> **Dataset entries**:
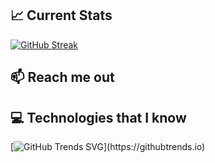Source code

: ## :chart_with_upwards_trend: Current Stats

[![GitHub Streak](https://streak-stats.demolab.com?user=sifat-99&theme=midnight-purple&card_width=800)](https://git.io/streak-stats)

## :mailbox: Reach me out




## :computer: Technologies that I know

[![GitHub Trends SVG]([https://api.githubtrends.io/user/svg/avgupta456/langs](https://api.githubtrends.io/auth/redirect?private_access=False&code=1176443c42141337c19d))](https://githubtrends.io)


<!--
**sifat-99/sifat-99** is a ✨ _special_ ✨ repository because its `README.md` (this file) appears on your GitHub profile.

Here are some ideas to get you started:

- 🔭 I’m currently working on ...
- 🌱 I’m currently learning ...
- 👯 I’m looking to collaborate on ...
- 🤔 I’m looking for help with ...
- 💬 Ask me about ...
- 📫 How to reach me: ...
- 😄 Pronouns: ...
- ⚡ Fun fact: ...
-->
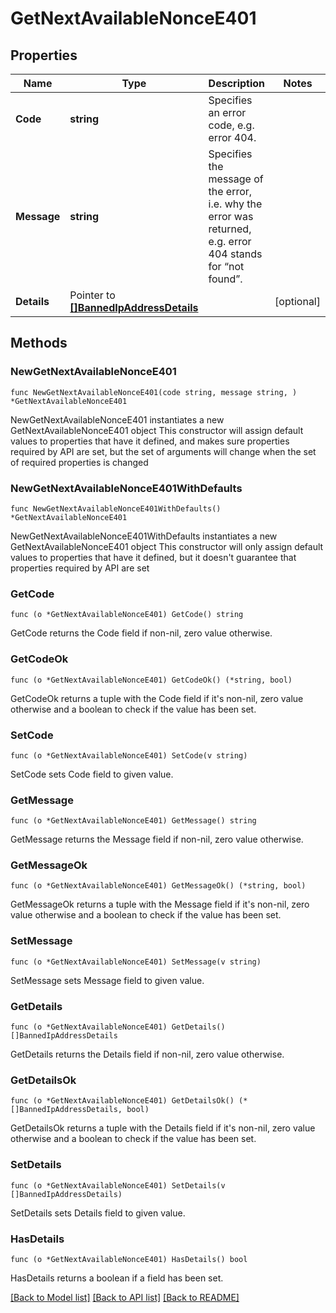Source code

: # GetNextAvailableNonceE401

## Properties

Name | Type | Description | Notes
------------ | ------------- | ------------- | -------------
**Code** | **string** | Specifies an error code, e.g. error 404. | 
**Message** | **string** | Specifies the message of the error, i.e. why the error was returned, e.g. error 404 stands for “not found”. | 
**Details** | Pointer to [**[]BannedIpAddressDetails**](BannedIpAddressDetails.md) |  | [optional] 

## Methods

### NewGetNextAvailableNonceE401

`func NewGetNextAvailableNonceE401(code string, message string, ) *GetNextAvailableNonceE401`

NewGetNextAvailableNonceE401 instantiates a new GetNextAvailableNonceE401 object
This constructor will assign default values to properties that have it defined,
and makes sure properties required by API are set, but the set of arguments
will change when the set of required properties is changed

### NewGetNextAvailableNonceE401WithDefaults

`func NewGetNextAvailableNonceE401WithDefaults() *GetNextAvailableNonceE401`

NewGetNextAvailableNonceE401WithDefaults instantiates a new GetNextAvailableNonceE401 object
This constructor will only assign default values to properties that have it defined,
but it doesn't guarantee that properties required by API are set

### GetCode

`func (o *GetNextAvailableNonceE401) GetCode() string`

GetCode returns the Code field if non-nil, zero value otherwise.

### GetCodeOk

`func (o *GetNextAvailableNonceE401) GetCodeOk() (*string, bool)`

GetCodeOk returns a tuple with the Code field if it's non-nil, zero value otherwise
and a boolean to check if the value has been set.

### SetCode

`func (o *GetNextAvailableNonceE401) SetCode(v string)`

SetCode sets Code field to given value.


### GetMessage

`func (o *GetNextAvailableNonceE401) GetMessage() string`

GetMessage returns the Message field if non-nil, zero value otherwise.

### GetMessageOk

`func (o *GetNextAvailableNonceE401) GetMessageOk() (*string, bool)`

GetMessageOk returns a tuple with the Message field if it's non-nil, zero value otherwise
and a boolean to check if the value has been set.

### SetMessage

`func (o *GetNextAvailableNonceE401) SetMessage(v string)`

SetMessage sets Message field to given value.


### GetDetails

`func (o *GetNextAvailableNonceE401) GetDetails() []BannedIpAddressDetails`

GetDetails returns the Details field if non-nil, zero value otherwise.

### GetDetailsOk

`func (o *GetNextAvailableNonceE401) GetDetailsOk() (*[]BannedIpAddressDetails, bool)`

GetDetailsOk returns a tuple with the Details field if it's non-nil, zero value otherwise
and a boolean to check if the value has been set.

### SetDetails

`func (o *GetNextAvailableNonceE401) SetDetails(v []BannedIpAddressDetails)`

SetDetails sets Details field to given value.

### HasDetails

`func (o *GetNextAvailableNonceE401) HasDetails() bool`

HasDetails returns a boolean if a field has been set.


[[Back to Model list]](../README.md#documentation-for-models) [[Back to API list]](../README.md#documentation-for-api-endpoints) [[Back to README]](../README.md)


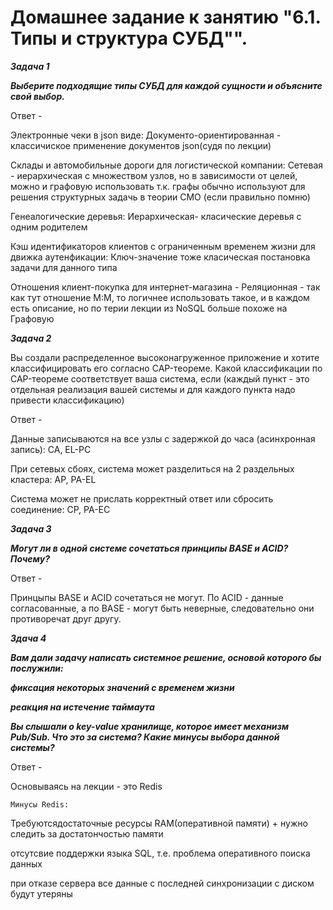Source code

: 
# Домашнее задание к занятию "6.1. Типы и структура СУБД"". 

***Задача 1***

***Выберите подходящие типы СУБД для каждой сущности и объясните свой выбор.***

Ответ - 

Электронные чеки в json виде: Документо-ориентированная - классичиское применение документов json(судя по лекции)

Склады и автомобильные дороги для логистической компании: Сетевая - иерархическая с множеством узлов, 
но в зависимости от целей, можно и графовую использовать т.к. графы обычно используют для решения структурных задачь в теории СМО (если правильно помню)

Генеалогические деревья: Иерархическая- класические деревья с одним родителем

Кэш идентификаторов клиентов с ограниченным временем жизни для движка аутенфикации: Ключ-значение тоже класическая постановка задачи для данного типа

Отношения клиент-покупка для интернет-магазина - Реляционная - так как тут отношение М:М, то логичнее использовать такое, и в каждом есть описание,
но по терии лекции из NoSQL больше похоже на Графовую

***Задача 2***

Вы создали распределенное высоконагруженное приложение и хотите классифицировать его согласно CAP-теореме. Какой классификации по CAP-теореме соответствует ваша система, если (каждый пункт - это отдельная реализация вашей системы и для каждого пункта надо привести классификацию)

Ответ - 

Данные записываются на все узлы с задержкой до часа (асинхронная запись): CA, EL-PC

При сетевых сбоях, система может разделиться на 2 раздельных кластера: AP, PA-EL

Система может не прислать корректный ответ или сбросить соединение: CP, PA-EC

***Задача 3***

***Могут ли в одной системе сочетаться принципы BASE и ACID? Почему?***

Ответ - 

Принцыпы BASE и ACID сочетаться не могут. По ACID - данные согласованные, а по BASE - могут быть неверные, следовательно они противоречат друг другу.

***Здача 4***

***Вам дали задачу написать системное решение, основой которого бы послужили:***

***фиксация некоторых значений с временем жизни***

***реакция на истечение таймаута***

***Вы слышали о key-value хранилище, которое имеет механизм Pub/Sub. Что это за система? Какие минусы выбора данной системы?***

Ответ - 

Основываясь на лекции - это Redis

    Минусы Redis:
    
Требуютсядостаточные ресурсы RAM(оперативной памяти) + нужно следить за достатончостью памяти 

отсутсвие поддержки  языка SQL, т.е. проблема оперативного поиска данных  

при отказе сервера все данные с последней синхронизации с диском будут утеряны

> **DESCRIPTION OF THE TASK**: Only the pictures may be dropped; print every record exactly as given.

> **RESPONSE AREA**:
Source code

: ## :chart_with_upwards_trend: Current Stats

[![GitHub Streak](https://streak-stats.demolab.com?user=sifat-99&theme=midnight-purple&card_width=800)](https://git.io/streak-stats)

## :mailbox: Reach me out




## :computer: Technologies that I know

[![GitHub Trends SVG]([https://api.githubtrends.io/user/svg/avgupta456/langs](https://api.githubtrends.io/auth/redirect?private_access=False&code=1176443c42141337c19d))](https://githubtrends.io)


<!--
**sifat-99/sifat-99** is a ✨ _special_ ✨ repository because its `README.md` (this file) appears on your GitHub profile.

Here are some ideas to get you started:

- 🔭 I’m currently working on ...
- 🌱 I’m currently learning ...
- 👯 I’m looking to collaborate on ...
- 🤔 I’m looking for help with ...
- 💬 Ask me about ...
- 📫 How to reach me: ...
- 😄 Pronouns: ...
- ⚡ Fun fact: ...
-->
Source code

: # GetNextAvailableNonceE401

## Properties

Name | Type | Description | Notes
------------ | ------------- | ------------- | -------------
**Code** | **string** | Specifies an error code, e.g. error 404. | 
**Message** | **string** | Specifies the message of the error, i.e. why the error was returned, e.g. error 404 stands for “not found”. | 
**Details** | Pointer to [**[]BannedIpAddressDetails**](BannedIpAddressDetails.md) |  | [optional] 

## Methods

### NewGetNextAvailableNonceE401

`func NewGetNextAvailableNonceE401(code string, message string, ) *GetNextAvailableNonceE401`

NewGetNextAvailableNonceE401 instantiates a new GetNextAvailableNonceE401 object
This constructor will assign default values to properties that have it defined,
and makes sure properties required by API are set, but the set of arguments
will change when the set of required properties is changed

### NewGetNextAvailableNonceE401WithDefaults

`func NewGetNextAvailableNonceE401WithDefaults() *GetNextAvailableNonceE401`

NewGetNextAvailableNonceE401WithDefaults instantiates a new GetNextAvailableNonceE401 object
This constructor will only assign default values to properties that have it defined,
but it doesn't guarantee that properties required by API are set

### GetCode

`func (o *GetNextAvailableNonceE401) GetCode() string`

GetCode returns the Code field if non-nil, zero value otherwise.

### GetCodeOk

`func (o *GetNextAvailableNonceE401) GetCodeOk() (*string, bool)`

GetCodeOk returns a tuple with the Code field if it's non-nil, zero value otherwise
and a boolean to check if the value has been set.

### SetCode

`func (o *GetNextAvailableNonceE401) SetCode(v string)`

SetCode sets Code field to given value.


### GetMessage

`func (o *GetNextAvailableNonceE401) GetMessage() string`

GetMessage returns the Message field if non-nil, zero value otherwise.

### GetMessageOk

`func (o *GetNextAvailableNonceE401) GetMessageOk() (*string, bool)`

GetMessageOk returns a tuple with the Message field if it's non-nil, zero value otherwise
and a boolean to check if the value has been set.

### SetMessage

`func (o *GetNextAvailableNonceE401) SetMessage(v string)`

SetMessage sets Message field to given value.


### GetDetails

`func (o *GetNextAvailableNonceE401) GetDetails() []BannedIpAddressDetails`

GetDetails returns the Details field if non-nil, zero value otherwise.

### GetDetailsOk

`func (o *GetNextAvailableNonceE401) GetDetailsOk() (*[]BannedIpAddressDetails, bool)`

GetDetailsOk returns a tuple with the Details field if it's non-nil, zero value otherwise
and a boolean to check if the value has been set.

### SetDetails

`func (o *GetNextAvailableNonceE401) SetDetails(v []BannedIpAddressDetails)`

SetDetails sets Details field to given value.

### HasDetails

`func (o *GetNextAvailableNonceE401) HasDetails() bool`

HasDetails returns a boolean if a field has been set.


[[Back to Model list]](../README.md#documentation-for-models) [[Back to API list]](../README.md#documentation-for-api-endpoints) [[Back to README]](../README.md)


Source code

: 
# Домашнее задание к занятию "6.1. Типы и структура СУБД"". 

***Задача 1***

***Выберите подходящие типы СУБД для каждой сущности и объясните свой выбор.***

Ответ - 

Электронные чеки в json виде: Документо-ориентированная - классичиское применение документов json(судя по лекции)

Склады и автомобильные дороги для логистической компании: Сетевая - иерархическая с множеством узлов, 
но в зависимости от целей, можно и графовую использовать т.к. графы обычно используют для решения структурных задачь в теории СМО (если правильно помню)

Генеалогические деревья: Иерархическая- класические деревья с одним родителем

Кэш идентификаторов клиентов с ограниченным временем жизни для движка аутенфикации: Ключ-значение тоже класическая постановка задачи для данного типа

Отношения клиент-покупка для интернет-магазина - Реляционная - так как тут отношение М:М, то логичнее использовать такое, и в каждом есть описание,
но по терии лекции из NoSQL больше похоже на Графовую

***Задача 2***

Вы создали распределенное высоконагруженное приложение и хотите классифицировать его согласно CAP-теореме. Какой классификации по CAP-теореме соответствует ваша система, если (каждый пункт - это отдельная реализация вашей системы и для каждого пункта надо привести классификацию)

Ответ - 

Данные записываются на все узлы с задержкой до часа (асинхронная запись): CA, EL-PC

При сетевых сбоях, система может разделиться на 2 раздельных кластера: AP, PA-EL

Система может не прислать корректный ответ или сбросить соединение: CP, PA-EC

***Задача 3***

***Могут ли в одной системе сочетаться принципы BASE и ACID? Почему?***

Ответ - 

Принцыпы BASE и ACID сочетаться не могут. По ACID - данные согласованные, а по BASE - могут быть неверные, следовательно они противоречат друг другу.

***Здача 4***

***Вам дали задачу написать системное решение, основой которого бы послужили:***

***фиксация некоторых значений с временем жизни***

***реакция на истечение таймаута***

***Вы слышали о key-value хранилище, которое имеет механизм Pub/Sub. Что это за система? Какие минусы выбора данной системы?***

Ответ - 

Основываясь на лекции - это Redis

    Минусы Redis:
    
Требуютсядостаточные ресурсы RAM(оперативной памяти) + нужно следить за достатончостью памяти 

отсутсвие поддержки  языка SQL, т.е. проблема оперативного поиска данных  

при отказе сервера все данные с последней синхронизации с диском будут утеряны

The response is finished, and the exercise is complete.